_Brief_. Which of the lines below contain the string "track"? Pull those out and copy each one in full.

_Input records_.
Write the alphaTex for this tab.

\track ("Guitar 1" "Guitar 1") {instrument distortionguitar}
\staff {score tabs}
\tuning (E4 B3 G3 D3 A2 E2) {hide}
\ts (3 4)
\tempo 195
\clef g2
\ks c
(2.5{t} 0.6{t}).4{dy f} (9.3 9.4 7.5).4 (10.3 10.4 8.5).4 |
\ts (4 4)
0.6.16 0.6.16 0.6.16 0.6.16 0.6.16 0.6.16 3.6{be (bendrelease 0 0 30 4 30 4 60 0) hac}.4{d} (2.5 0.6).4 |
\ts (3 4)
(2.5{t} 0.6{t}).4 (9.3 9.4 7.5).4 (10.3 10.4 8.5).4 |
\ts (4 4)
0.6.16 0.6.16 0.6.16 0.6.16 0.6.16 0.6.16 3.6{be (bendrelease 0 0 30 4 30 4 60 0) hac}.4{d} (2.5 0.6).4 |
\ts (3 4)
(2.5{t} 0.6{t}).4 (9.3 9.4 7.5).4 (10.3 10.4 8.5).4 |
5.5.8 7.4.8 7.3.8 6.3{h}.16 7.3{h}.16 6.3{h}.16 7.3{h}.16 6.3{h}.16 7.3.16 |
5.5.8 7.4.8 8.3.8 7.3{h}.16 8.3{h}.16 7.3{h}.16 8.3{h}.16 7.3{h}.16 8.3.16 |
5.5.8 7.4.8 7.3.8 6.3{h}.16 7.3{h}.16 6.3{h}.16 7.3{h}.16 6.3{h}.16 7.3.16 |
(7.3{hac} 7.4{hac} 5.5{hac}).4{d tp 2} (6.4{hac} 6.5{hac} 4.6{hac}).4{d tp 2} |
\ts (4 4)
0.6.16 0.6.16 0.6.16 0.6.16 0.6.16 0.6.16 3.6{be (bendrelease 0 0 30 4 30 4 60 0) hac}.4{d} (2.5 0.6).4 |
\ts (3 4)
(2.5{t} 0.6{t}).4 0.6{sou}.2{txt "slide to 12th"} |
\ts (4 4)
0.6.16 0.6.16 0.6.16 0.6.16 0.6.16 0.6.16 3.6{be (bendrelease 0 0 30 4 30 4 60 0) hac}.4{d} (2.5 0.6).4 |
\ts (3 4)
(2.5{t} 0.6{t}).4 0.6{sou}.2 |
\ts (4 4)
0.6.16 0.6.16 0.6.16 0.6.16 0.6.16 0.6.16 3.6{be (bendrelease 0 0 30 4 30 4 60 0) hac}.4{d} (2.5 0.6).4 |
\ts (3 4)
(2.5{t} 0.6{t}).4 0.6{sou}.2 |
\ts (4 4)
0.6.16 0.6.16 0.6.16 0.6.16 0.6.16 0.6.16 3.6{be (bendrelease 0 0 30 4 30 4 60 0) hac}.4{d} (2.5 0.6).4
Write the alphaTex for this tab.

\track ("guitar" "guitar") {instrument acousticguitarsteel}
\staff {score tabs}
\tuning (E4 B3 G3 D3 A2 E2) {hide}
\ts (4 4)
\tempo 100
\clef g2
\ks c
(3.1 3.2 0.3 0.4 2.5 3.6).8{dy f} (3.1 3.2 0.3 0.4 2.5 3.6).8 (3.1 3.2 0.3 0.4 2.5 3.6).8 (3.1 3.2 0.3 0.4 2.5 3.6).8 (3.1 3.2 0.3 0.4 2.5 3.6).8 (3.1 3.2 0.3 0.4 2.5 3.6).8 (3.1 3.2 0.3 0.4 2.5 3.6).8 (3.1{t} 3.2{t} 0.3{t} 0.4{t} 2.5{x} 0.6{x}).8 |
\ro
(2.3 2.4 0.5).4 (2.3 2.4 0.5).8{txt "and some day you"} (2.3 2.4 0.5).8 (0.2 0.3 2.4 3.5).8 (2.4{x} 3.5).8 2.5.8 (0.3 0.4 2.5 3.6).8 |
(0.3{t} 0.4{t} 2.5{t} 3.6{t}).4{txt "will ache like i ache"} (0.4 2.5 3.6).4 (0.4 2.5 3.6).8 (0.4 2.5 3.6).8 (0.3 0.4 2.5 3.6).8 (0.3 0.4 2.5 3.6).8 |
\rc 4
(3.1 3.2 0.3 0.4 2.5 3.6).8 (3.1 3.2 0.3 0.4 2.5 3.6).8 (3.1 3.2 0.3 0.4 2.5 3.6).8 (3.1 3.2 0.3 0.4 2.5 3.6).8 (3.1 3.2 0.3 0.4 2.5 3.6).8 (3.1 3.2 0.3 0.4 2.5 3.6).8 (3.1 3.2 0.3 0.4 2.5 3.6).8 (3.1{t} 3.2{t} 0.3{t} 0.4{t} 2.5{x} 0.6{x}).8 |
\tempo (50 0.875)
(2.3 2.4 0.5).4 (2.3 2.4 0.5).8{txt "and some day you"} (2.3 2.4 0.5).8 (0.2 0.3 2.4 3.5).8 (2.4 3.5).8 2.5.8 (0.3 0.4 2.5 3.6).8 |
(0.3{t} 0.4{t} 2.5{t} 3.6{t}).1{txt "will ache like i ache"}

_Solution to this task_.
\track ("Guitar 1" "Guitar 1") {instrument distortionguitar}
\track ("guitar" "guitar") {instrument acousticguitarsteel}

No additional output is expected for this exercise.